Stonor Saunders introduces her work as a "secret history" but her research shows that it was not, in practice, as secret as all that. As early as 1962 an article in Dissent announced that Encounter and the Congress for Cultural Freedom were fronts for the CIA: under the weight of hostile publicity, the Congress was forced to close five year later. By the 1970's, as Lyndon Johnson's vision of The Great Society gave way to Watergate and Vietnam, the modus operandi of such `soft' cultural linkages had fallen into disrepute and the gravy-train had run out of steam. In retrospect CIA interference in cultural life looks like no more than fluff on the surface of a more intractable battle of ideas which it cannot be said to have manufactured, a lavish experiment which proved expendable as soon as it became an embarrassment.

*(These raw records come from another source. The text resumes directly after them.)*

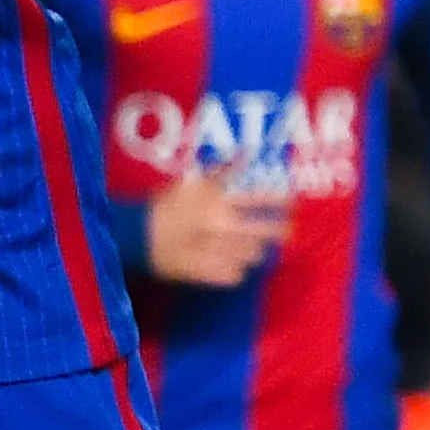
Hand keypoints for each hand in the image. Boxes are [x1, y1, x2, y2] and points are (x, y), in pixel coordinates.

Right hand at [143, 175, 289, 286]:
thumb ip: (220, 171)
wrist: (134, 237)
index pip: (260, 199)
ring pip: (253, 255)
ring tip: (255, 248)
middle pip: (266, 231)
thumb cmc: (161, 205)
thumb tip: (245, 155)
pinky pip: (235, 275)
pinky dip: (236, 270)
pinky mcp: (210, 275)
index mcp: (218, 202)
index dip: (281, 201)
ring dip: (255, 250)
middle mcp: (223, 227)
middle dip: (282, 231)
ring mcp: (218, 253)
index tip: (294, 202)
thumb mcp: (190, 182)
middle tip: (290, 231)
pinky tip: (231, 265)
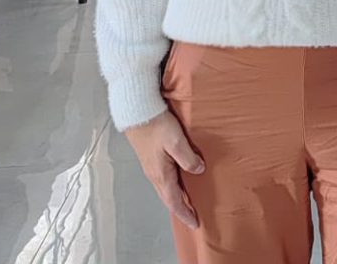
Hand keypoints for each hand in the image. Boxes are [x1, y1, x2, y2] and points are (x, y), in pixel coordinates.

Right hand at [126, 111, 204, 228]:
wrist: (136, 113)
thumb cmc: (156, 125)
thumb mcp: (176, 141)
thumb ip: (188, 158)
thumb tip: (199, 170)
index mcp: (161, 175)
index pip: (174, 202)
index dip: (185, 214)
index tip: (195, 223)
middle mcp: (154, 175)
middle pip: (169, 199)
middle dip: (181, 210)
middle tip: (194, 217)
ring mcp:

The driving force of Who Paid the Piper? is less the fact of CIA involvement than its scale of its operation, and what makes the book so readable is the gossipy and compromising detail. Stonor Saunders is right to find something unsightly about this Dad's Army of cultural emissaries, drawn to the CIA by the frisson of Cold War subterfuge and tempted by a campaign fought over smoked salmon canapes and fine wine. But while she recognises the distinction between "witting" and unwitting participants in the CIA campaign, she pours her scorn indiscriminately. There were those who actively participated in the deception and the vast majority, everyone from Dizzy Gillespie to the Boston Symphony Orchestra to visiting Soviet writers, who simply found a community of interest with their anonymous benefactors. Stephen Spender, a former editor of Encounter, joked about "writing a funny Gogol-like story about a man who, whatever he did, and whoever his employer, found that he was always being paid by the CIA".

History, says Frances Stonor Saunders, is about "redeeming the truth for truth's sake, not retrieving images that are useful for the present". But if there is a problem with this book, it is that her retrievals look queasily familiar to a contemporary audience. Nowadays, when bickering over alleged financial improprieties seems to define much of the substance of political debate, the ceaseless round of naming and shaming in Stonor Saunders's narrative comes across as all too easy. The reader might be forgiven for thinking that politics reduces to the analysis of expense accounts, or that an exposure of who paid the piper tells us all we need to know about the tune.